Earendel, also known as WHL0137-LS, is a very massive star located in the constellation of Cetus.

This star was discovered earlier this year by astronomers using the NASA/ESA Hubble Space Telescope.

The object was nicknamed after the Old English word for ‘morning star’ or ‘rising light.’

Earendel is so far away that its light has taken 12.9 billion years to reach Earth, appearing to us as it did when the Universe was only 7% of its current age.

It is at least 50 times the mass of the Sun and millions of times as bright, rivaling the most massive stars known.

Stars this large usually explode as supernovae just a few million years after forming.

But even such a brilliant, very high-mass star would be impossible to see at a great distance without the aid of natural magnification by a massive galaxy cluster, WHL0137-08, sitting between Earth and Earendel.

The galaxy cluster’s mass warps the fabric of space, creating a powerful magnifying glass that distorts and greatly amplifies the light from distant objects behind it.

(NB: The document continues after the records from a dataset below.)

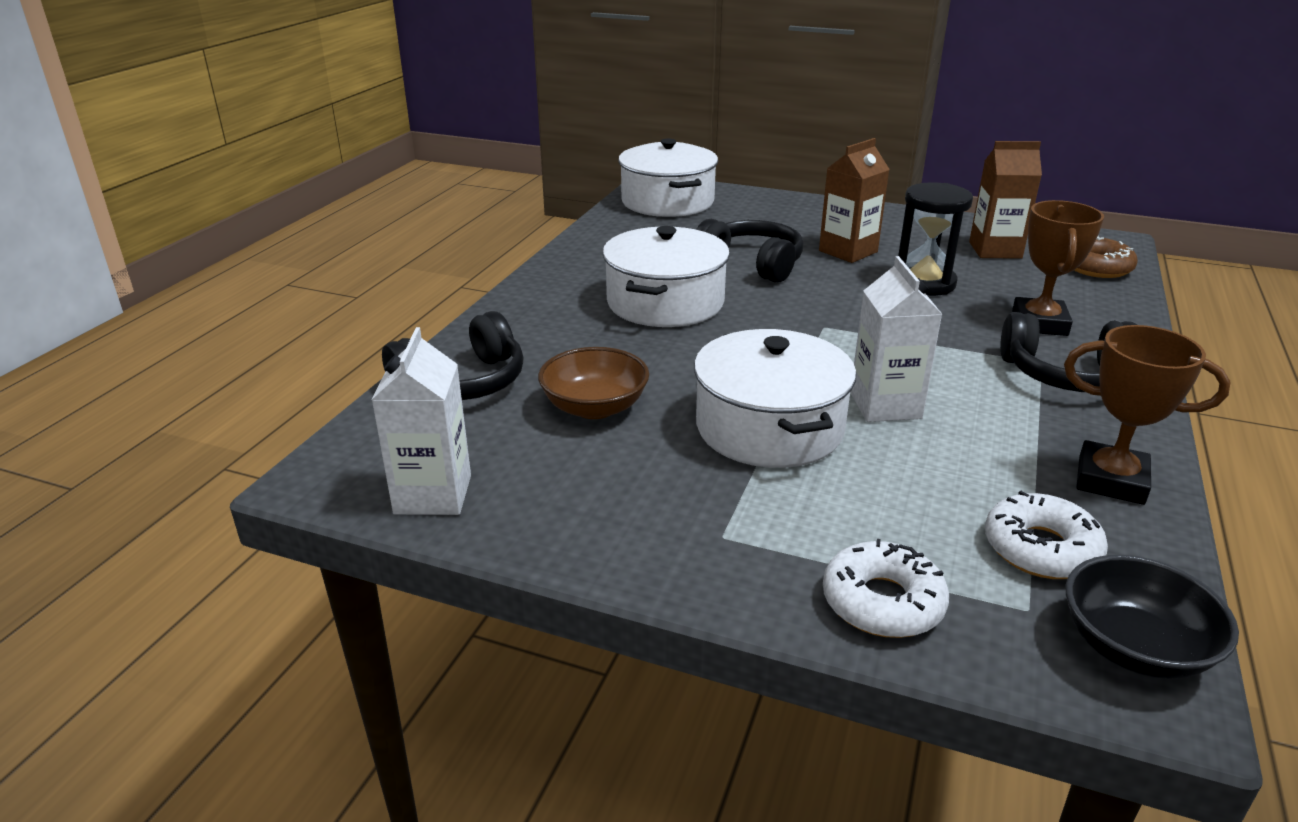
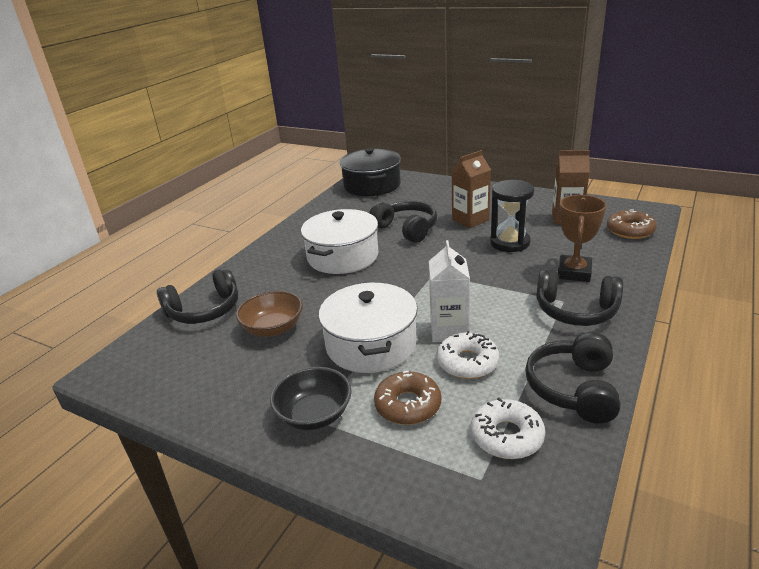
camera: 10 degrees right, 0 degrees up
(433, 494) = (160, 384): white carton -> none
(667, 201) = (372, 185): white pot -> black pot
(868, 511) = (408, 405): none -> brown donut
(882, 602) = (391, 468): white donut -> white donut (467, 362)
(1110, 480) = (573, 388): brown trophy -> black headphones
(1134, 647) = (538, 510): black bowl -> black bowl (314, 415)

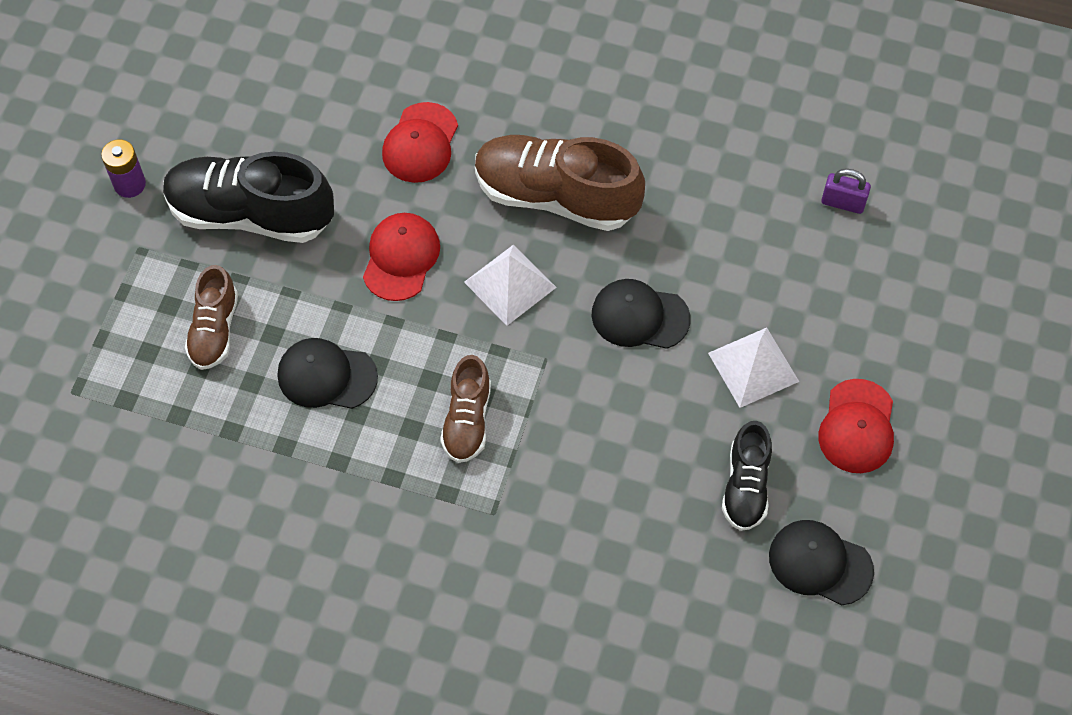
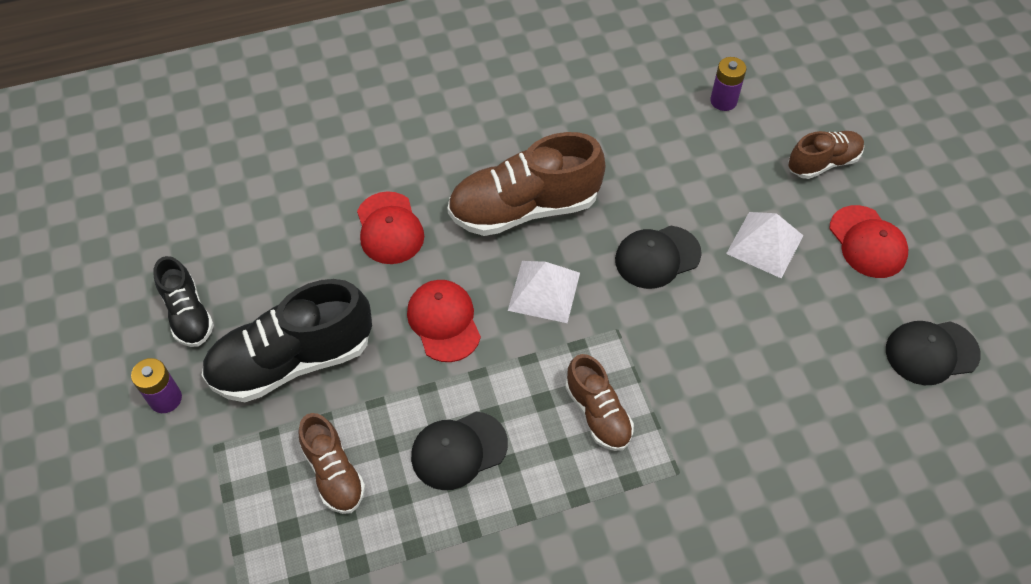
camera: 35 degrees left, 5 degrees down
(746, 486) = (835, 331): black shoe -> black shoe (188, 314)
(843, 203) = (723, 101): purple padlock -> purple battery
(886, 324) = (823, 163): none -> brown shoe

Earendel’s parent galaxy, WHL0137-zD1, was nicknamed ‘Sunrise Arc,’ because gravitational lensing distorted its light into a crescent.

This Webb/NIRCam image shows the massive galaxy cluster WHL0137-08; Earendel is indicated by white circle. Image credit: NASA / ESA / CSA / STScI.

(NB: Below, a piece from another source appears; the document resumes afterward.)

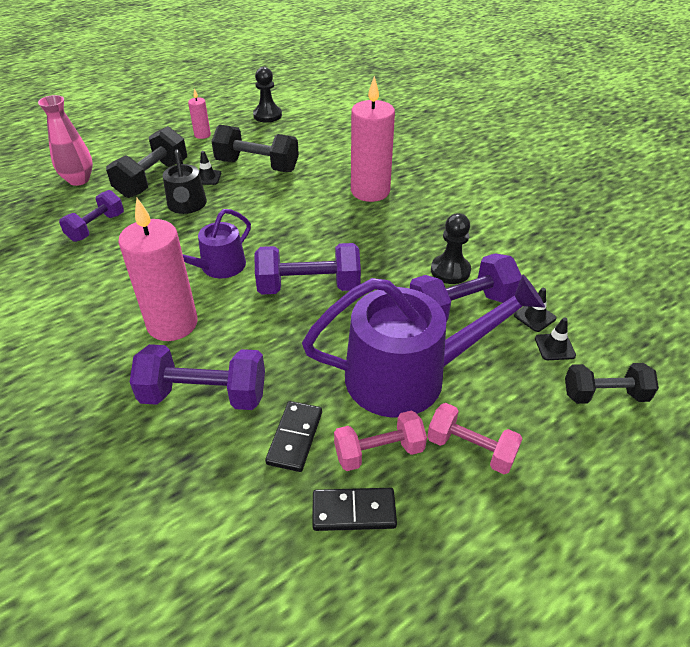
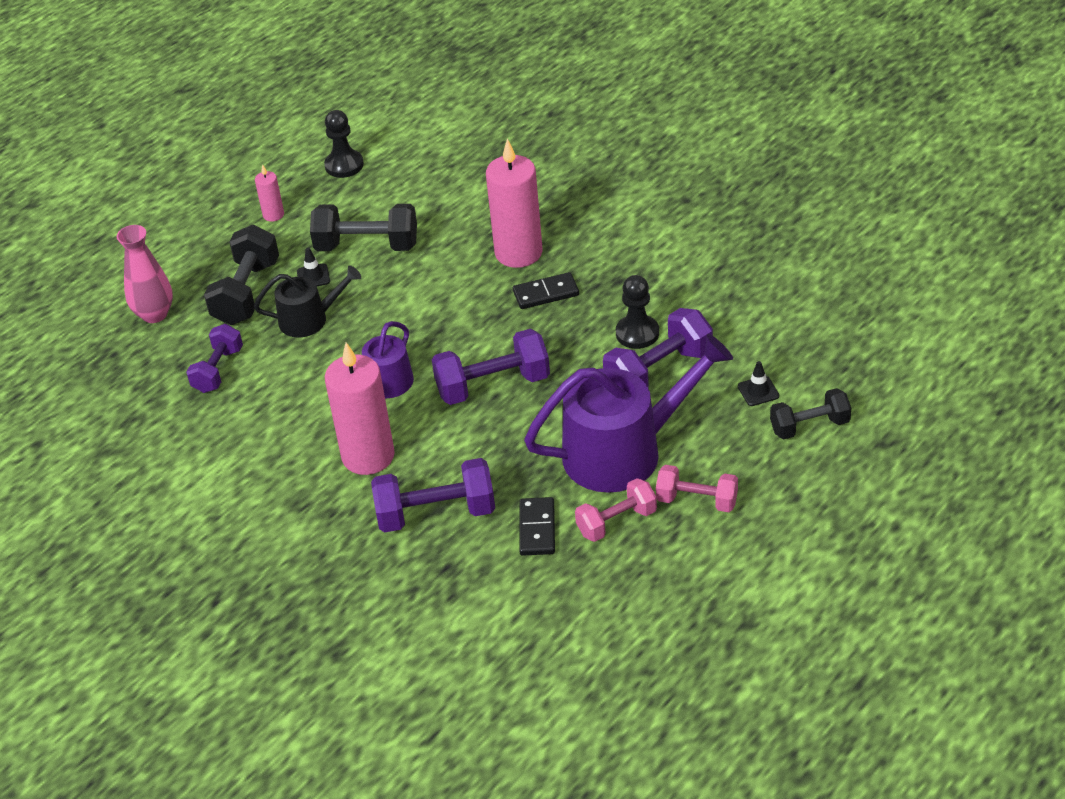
camera: 10 degrees left, 0 degrees up
(187, 205) = (309, 319): black watering can -> black watering can turned 75 degrees counterclockwise
(354, 511) = (610, 571): black domino -> black domino (546, 293)
(534, 317) = (734, 365): black traffic cone -> none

This Webb/NIRCam image shows the massive galaxy cluster WHL0137-08; Earendel is indicated by white circle. Image credit: NASA / ESA / CSA / STScI.

On July 30, 2022, the WHL0137-08 galaxy cluster, Earendel and its host galaxy were observed by the Near Infrared Camera (NIRCam) onboard the NASA/ESA/CSA James Webb Space Telescope.

NIRCam is Webb’s primary imager designed to capture light ranging in wavelength from 0.6 microns (visible red) to 5 microns (mid-infrared).

It has two modules pointing to adjacent fields of view; each module uses a dichroic to observe simultaneously in a short wavelength channel (0.6-2.3 microns) and a long wavelength channel (2.4-5 microns).

NIRCam will detect light from the earliest stars and galaxies in the process of formation, the population of stars in nearby galaxies, as well as Kuiper Belt objects in our Solar System and young stars in the Milky Way.